6 thoughts on “No mammoth at the 1951 Explorers Club dinner

  1. If I freeze meat or anything else, I consider it non-edible after one year. 250,000 year old meat would be disgusting, no matter how frozen it was.

  2. It WAS disgusting, when one of our kittens, having found the dried-up and particularly DNA-untested remains of a small rodent or maybe feathered dinosaur, was playing around with it like mad.

    Soon after, however, for the benefit of all except the rodents, living objects became much more tempting and smelly remains were soon frowned upon. According to my tests, 8 out of 10 behaved accordingly.

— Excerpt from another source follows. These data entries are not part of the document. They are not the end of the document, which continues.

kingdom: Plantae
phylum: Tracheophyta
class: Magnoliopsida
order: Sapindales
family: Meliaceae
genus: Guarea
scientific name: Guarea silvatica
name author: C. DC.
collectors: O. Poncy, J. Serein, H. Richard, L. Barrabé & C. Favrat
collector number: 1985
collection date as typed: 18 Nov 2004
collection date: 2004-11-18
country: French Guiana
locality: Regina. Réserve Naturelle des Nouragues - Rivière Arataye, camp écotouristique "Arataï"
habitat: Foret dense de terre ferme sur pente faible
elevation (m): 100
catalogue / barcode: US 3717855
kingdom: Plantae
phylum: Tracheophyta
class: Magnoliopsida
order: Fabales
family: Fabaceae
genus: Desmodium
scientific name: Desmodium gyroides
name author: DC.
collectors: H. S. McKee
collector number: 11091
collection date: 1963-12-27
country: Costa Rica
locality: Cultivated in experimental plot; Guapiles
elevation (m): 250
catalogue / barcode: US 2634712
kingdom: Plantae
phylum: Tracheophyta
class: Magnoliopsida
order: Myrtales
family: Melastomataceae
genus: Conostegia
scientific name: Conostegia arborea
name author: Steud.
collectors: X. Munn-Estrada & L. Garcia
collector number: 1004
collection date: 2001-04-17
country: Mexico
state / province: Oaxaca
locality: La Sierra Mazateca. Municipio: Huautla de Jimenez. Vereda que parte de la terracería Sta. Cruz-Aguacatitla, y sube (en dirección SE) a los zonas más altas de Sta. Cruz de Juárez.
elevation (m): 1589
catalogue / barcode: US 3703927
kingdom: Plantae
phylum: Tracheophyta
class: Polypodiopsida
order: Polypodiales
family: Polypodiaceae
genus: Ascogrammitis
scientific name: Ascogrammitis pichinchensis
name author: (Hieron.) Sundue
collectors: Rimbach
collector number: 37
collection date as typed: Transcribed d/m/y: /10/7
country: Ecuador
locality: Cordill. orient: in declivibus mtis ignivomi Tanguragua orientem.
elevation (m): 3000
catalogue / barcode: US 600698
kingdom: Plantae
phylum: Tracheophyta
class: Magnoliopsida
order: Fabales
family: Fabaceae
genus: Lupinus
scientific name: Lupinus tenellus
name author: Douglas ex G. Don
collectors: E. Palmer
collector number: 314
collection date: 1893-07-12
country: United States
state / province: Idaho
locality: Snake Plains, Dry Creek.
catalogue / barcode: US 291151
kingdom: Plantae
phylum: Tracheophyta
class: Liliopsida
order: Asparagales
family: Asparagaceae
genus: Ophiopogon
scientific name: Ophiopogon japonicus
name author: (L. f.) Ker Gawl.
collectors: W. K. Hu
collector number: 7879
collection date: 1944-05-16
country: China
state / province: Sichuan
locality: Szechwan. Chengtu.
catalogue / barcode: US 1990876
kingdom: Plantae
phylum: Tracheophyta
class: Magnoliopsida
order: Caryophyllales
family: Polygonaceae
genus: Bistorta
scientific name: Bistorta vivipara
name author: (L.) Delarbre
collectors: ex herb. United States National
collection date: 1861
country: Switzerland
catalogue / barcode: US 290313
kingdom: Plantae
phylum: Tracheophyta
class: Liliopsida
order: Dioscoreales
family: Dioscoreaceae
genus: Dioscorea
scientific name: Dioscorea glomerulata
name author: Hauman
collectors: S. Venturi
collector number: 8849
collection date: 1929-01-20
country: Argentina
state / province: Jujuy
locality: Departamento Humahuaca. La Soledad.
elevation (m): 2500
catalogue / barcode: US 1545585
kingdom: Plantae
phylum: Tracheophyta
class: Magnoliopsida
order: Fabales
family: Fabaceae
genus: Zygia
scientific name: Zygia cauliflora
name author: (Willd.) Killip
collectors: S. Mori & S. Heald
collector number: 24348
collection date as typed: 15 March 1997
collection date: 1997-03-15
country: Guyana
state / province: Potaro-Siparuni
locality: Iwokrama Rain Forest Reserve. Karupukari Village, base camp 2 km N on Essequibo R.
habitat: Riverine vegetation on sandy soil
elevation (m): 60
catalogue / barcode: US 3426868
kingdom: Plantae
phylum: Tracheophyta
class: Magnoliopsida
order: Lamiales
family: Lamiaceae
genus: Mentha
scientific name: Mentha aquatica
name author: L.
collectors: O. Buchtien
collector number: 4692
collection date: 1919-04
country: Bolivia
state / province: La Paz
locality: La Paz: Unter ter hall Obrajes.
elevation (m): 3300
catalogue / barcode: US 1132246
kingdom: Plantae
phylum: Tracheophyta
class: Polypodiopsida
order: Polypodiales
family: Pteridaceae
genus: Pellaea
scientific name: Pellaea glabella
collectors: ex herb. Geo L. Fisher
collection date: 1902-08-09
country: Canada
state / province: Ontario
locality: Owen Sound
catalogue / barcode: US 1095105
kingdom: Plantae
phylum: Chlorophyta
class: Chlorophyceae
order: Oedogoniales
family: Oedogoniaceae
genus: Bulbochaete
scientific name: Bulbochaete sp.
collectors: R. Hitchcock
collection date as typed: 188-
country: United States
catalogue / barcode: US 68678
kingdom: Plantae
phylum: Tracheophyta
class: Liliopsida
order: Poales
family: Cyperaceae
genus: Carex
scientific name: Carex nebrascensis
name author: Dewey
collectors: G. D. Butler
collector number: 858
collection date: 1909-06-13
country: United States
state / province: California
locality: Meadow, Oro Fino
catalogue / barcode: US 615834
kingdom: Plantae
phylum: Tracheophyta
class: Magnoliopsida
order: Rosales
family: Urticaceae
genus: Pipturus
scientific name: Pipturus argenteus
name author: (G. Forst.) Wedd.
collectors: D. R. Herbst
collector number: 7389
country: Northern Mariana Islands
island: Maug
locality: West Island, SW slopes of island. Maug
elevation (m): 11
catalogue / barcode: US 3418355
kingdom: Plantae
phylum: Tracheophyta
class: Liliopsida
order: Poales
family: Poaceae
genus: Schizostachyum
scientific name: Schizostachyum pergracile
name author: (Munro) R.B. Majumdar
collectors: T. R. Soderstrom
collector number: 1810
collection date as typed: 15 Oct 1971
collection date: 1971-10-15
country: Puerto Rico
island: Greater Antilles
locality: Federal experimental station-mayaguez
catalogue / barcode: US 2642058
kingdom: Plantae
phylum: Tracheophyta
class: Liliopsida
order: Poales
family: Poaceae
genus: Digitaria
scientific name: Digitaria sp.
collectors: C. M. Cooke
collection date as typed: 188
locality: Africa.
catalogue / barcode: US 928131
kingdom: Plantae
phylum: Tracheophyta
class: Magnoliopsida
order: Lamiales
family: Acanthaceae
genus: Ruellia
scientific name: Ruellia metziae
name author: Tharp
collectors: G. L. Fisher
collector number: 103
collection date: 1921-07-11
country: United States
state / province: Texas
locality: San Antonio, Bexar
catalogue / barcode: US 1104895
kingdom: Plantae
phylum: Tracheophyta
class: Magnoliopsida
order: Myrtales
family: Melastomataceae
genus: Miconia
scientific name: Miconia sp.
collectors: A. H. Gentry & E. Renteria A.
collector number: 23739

  3. Sometime late in the 1950s, a story circulated at my school that the scion of one of the richest families had attended, with his father, a special meeting of some sort at which meat from recently found Wooly mammoth was served. It may have been the Explorer’s Club or something like it- the father was known for big game hunting and the family often went on safaris and other exotic vacations. There was considerable skepticism about whether our classmate had actually eaten mammoth meat, but some were inclined to believe it because of newspaper stories of the finds, and the status of the family. Personally, I was (and am) doubtful, based on the boy’s known propensity to make up stories I knew to be untrue. He claimed that the meat was like fresh steak. My family had a huge freezer. Nothing like freezer burned meat.